Our other parent (Microsoft) gives us access to a wealth of technology.  Not only the platform building blocks of Windows Server, ASP.NET, WCF, etc.; but also cool stuff like the ability to scan huge amounts of content and determine the most important people, places and concepts mentioned.  And to automatically determine which stories, photos, and videos are related to one another.  Check out the Related and Topics areas near the bottom of a story page to see what I mean.  Like video, we want this capability integrated with many other parts of the system, yet it is more or less a world unto itself.  This is the Topics business service.

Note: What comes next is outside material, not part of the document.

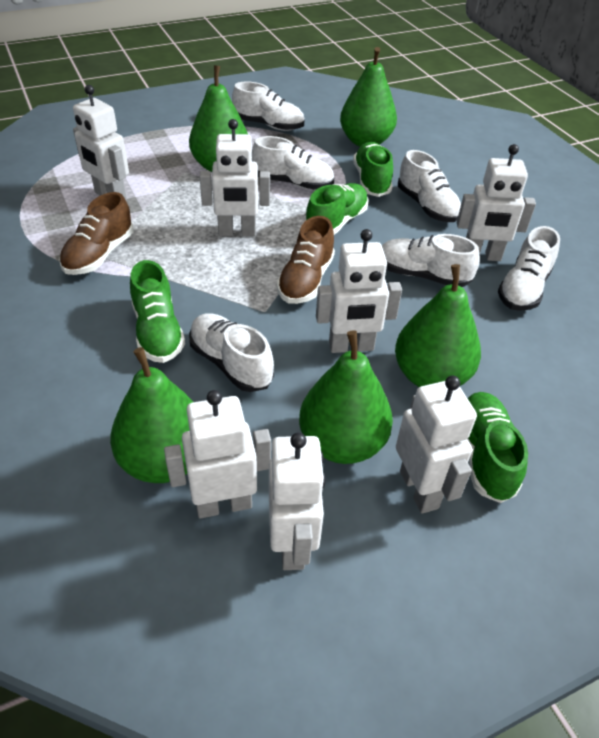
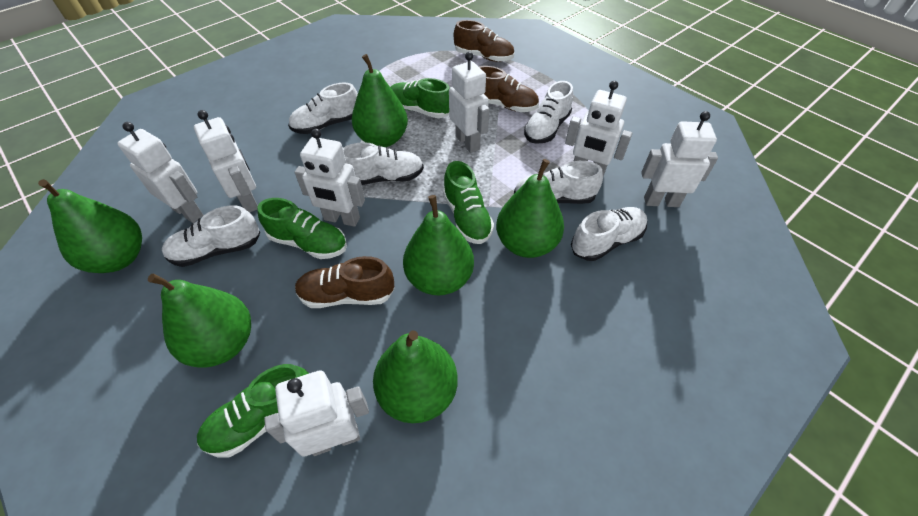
brown shoe: [59,192,134,275] [277,216,335,304] = 2 -> [295,256,394,308] [454,20,514,62] [479,66,539,112] = 3
green pear: [110,347,193,483] [189,65,248,172] [299,330,393,464] [340,47,397,147] [395,264,481,387] = 5 -> [38,179,142,273] [148,274,251,368] [352,54,408,147] [373,331,458,423] [403,195,474,295] [496,159,564,258] = 6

With any non-trivial system, we also need to concern ourselves with day to day operations and maintenance.  How do we easily deploy to and configure all those servers in multiple data centers?  How do we monitor them and get notified when something isn’t working?  How do we get detailed troubleshooting data for a server or process gone awry?  While some of these capabilities need to be part of the implementation of every service, the data aggregation, monitoring and notifications are business functionality that forms the Operations service.

In future posts, I’ll dig into these services and their component applications, focusing first on the Delivery service.